Only the pictures are to be omitted; everything else in the listing must be reproduced exactly.
++++++++
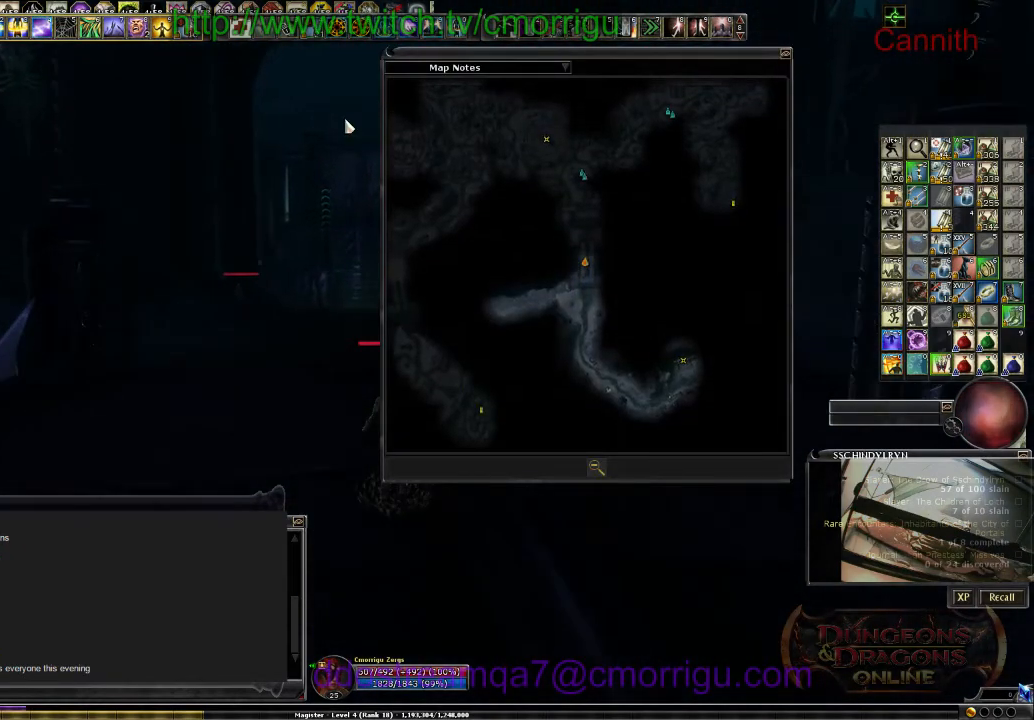
{"keys": ["w"], "events": []}
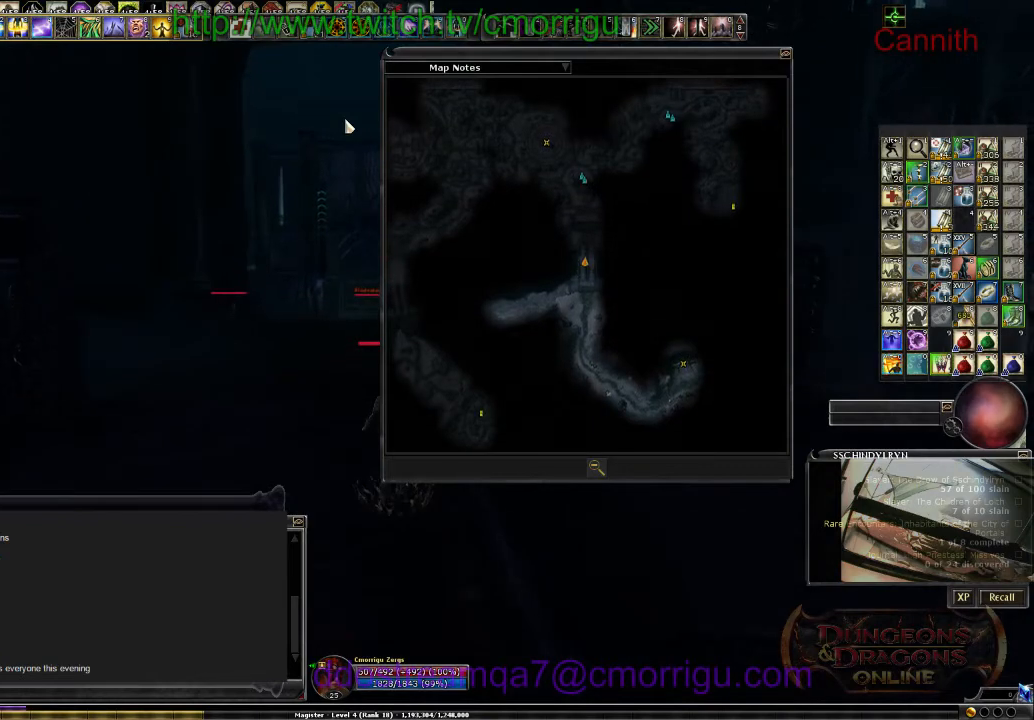
{"keys": ["w"], "events": [[133, "m", "down"], [300, "m", "up"]]}
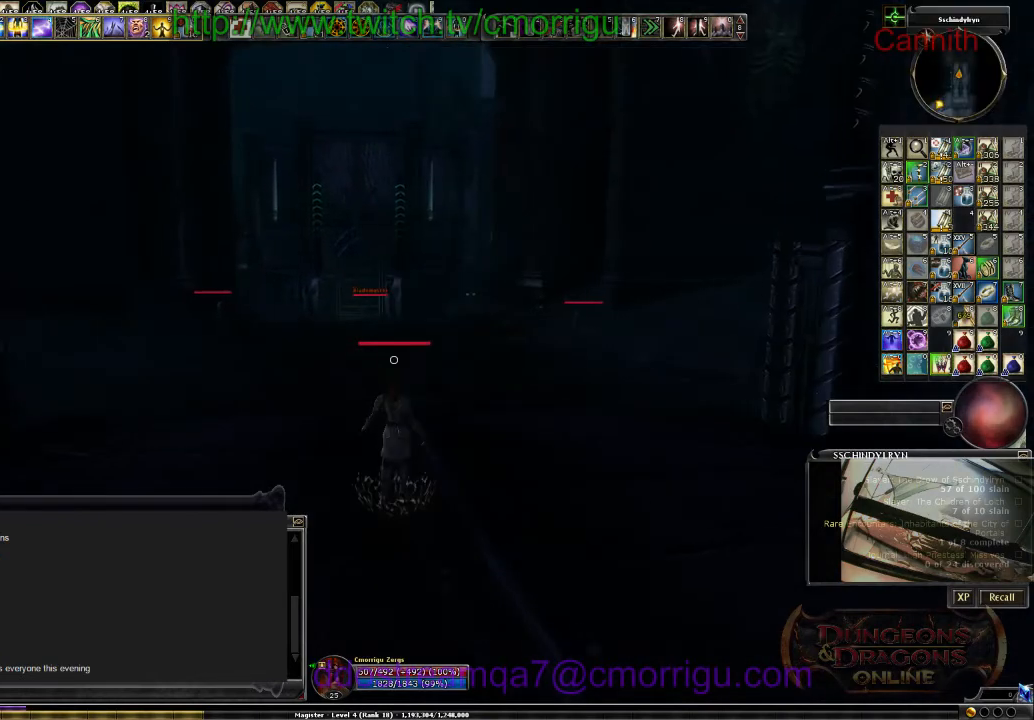
{"keys": ["w"], "events": []}
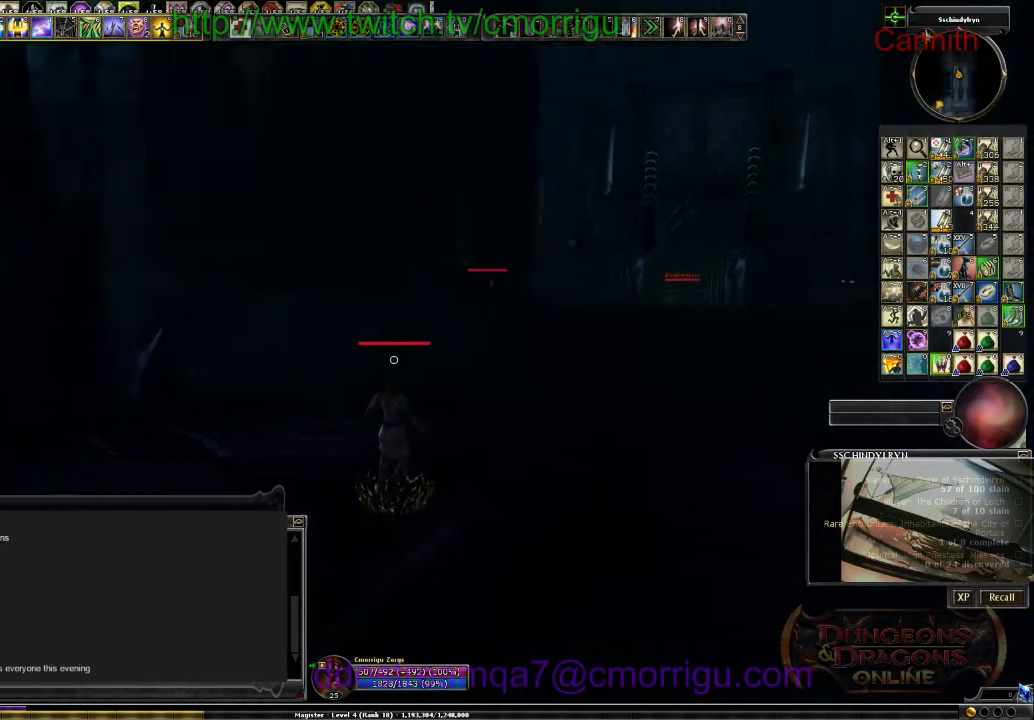
{"keys": ["d", "w"], "events": [[366, "d", "down"]]}
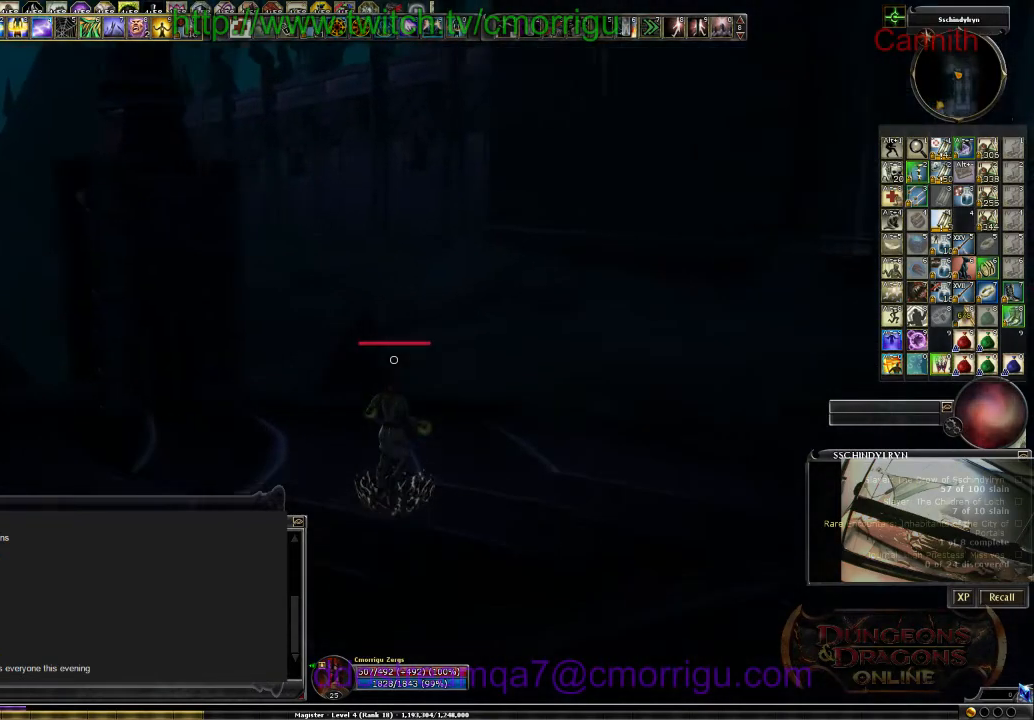
{"keys": ["w"], "events": [[466, "d", "up"]]}
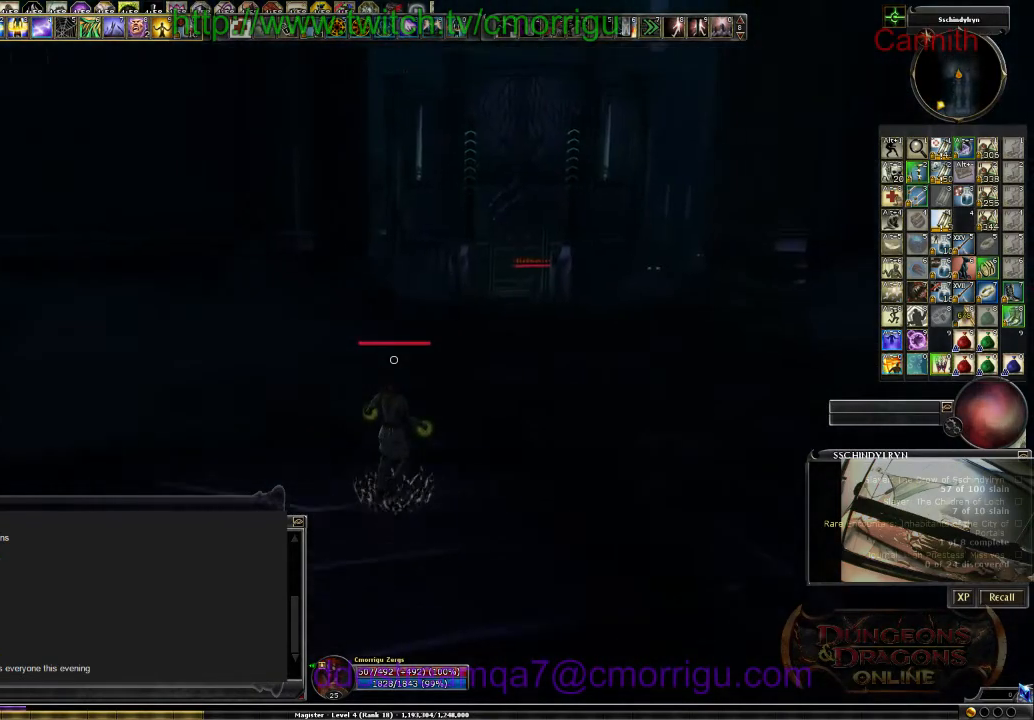
{"keys": ["d", "w"], "events": [[333, "d", "down"]]}
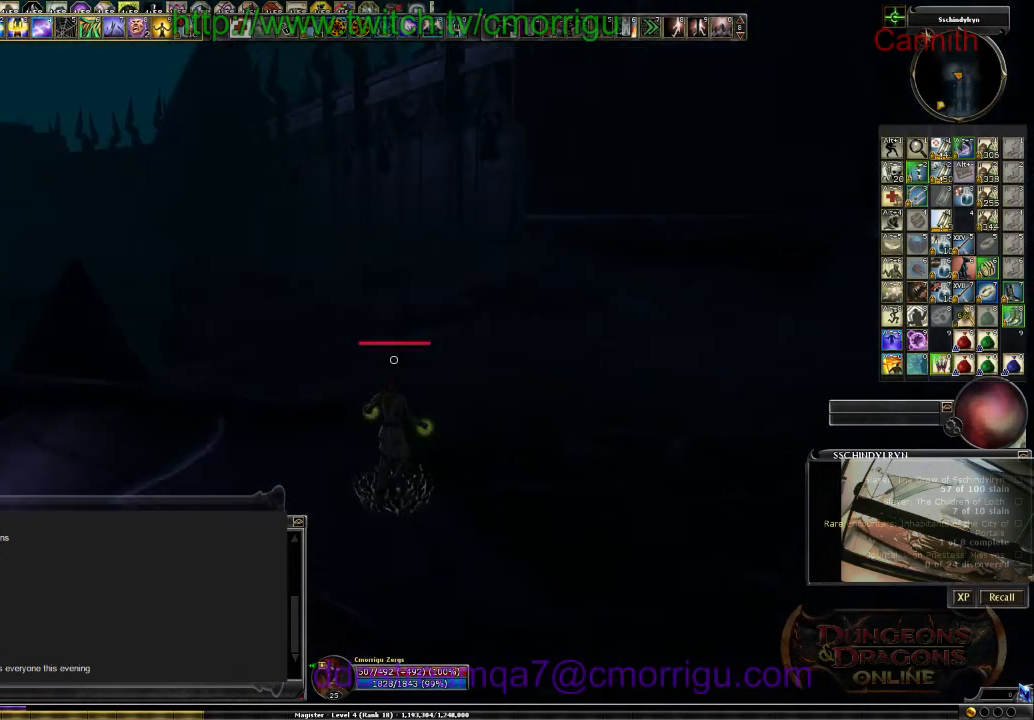
{"keys": ["d", "w"], "events": []}
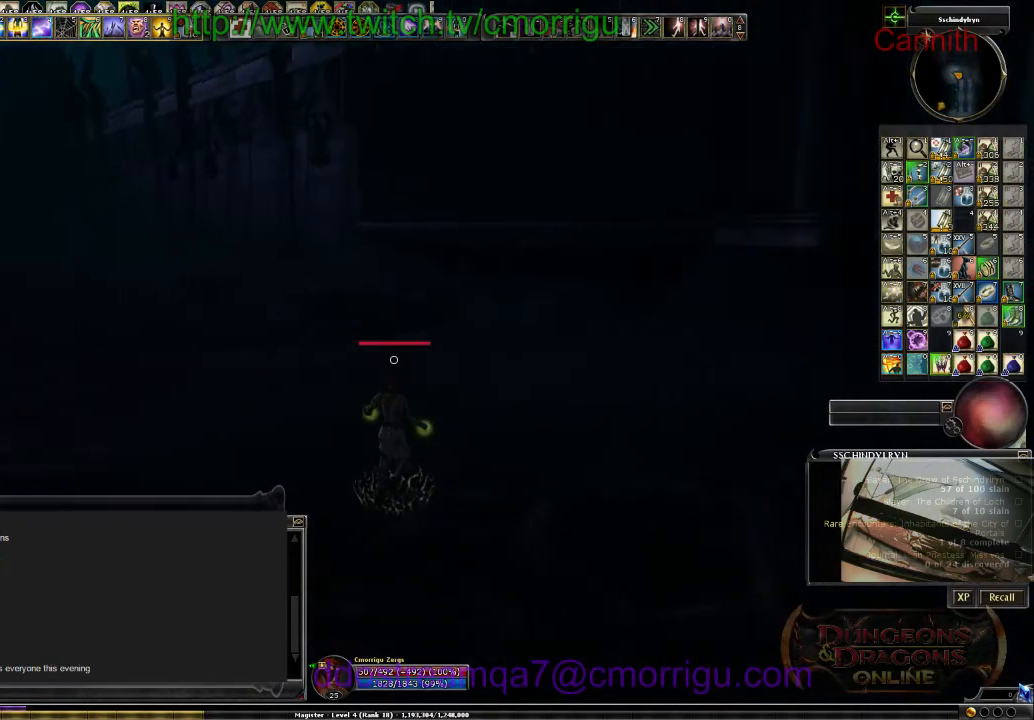
{"keys": ["w"], "events": [[100, "d", "up"]]}
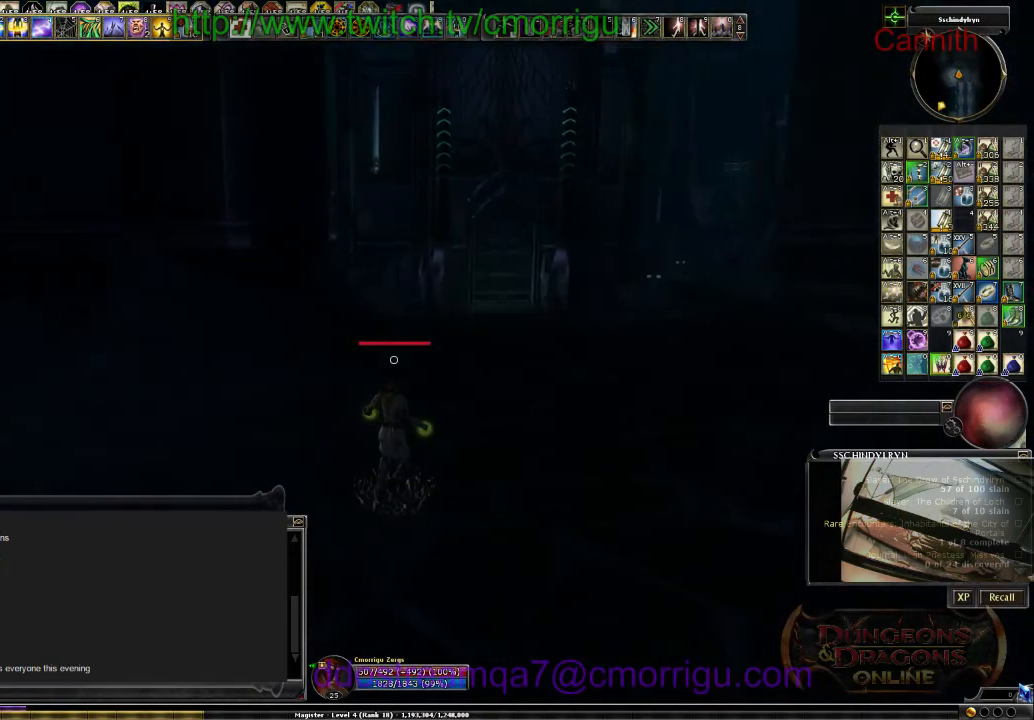
{"keys": ["w"], "events": []}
++++++++
**Answer to the problem**
{"keys": ["w"], "events": []}
{"keys": ["w"], "events": [[133, "m", "down"], [300, "m", "up"]]}
{"keys": ["w"], "events": []}
{"keys": ["d", "w"], "events": [[366, "d", "down"]]}
{"keys": ["w"], "events": [[466, "d", "up"]]}
{"keys": ["d", "w"], "events": [[333, "d", "down"]]}
{"keys": ["d", "w"], "events": []}
{"keys": ["w"], "events": [[100, "d", "up"]]}
{"keys": ["w"], "events": []}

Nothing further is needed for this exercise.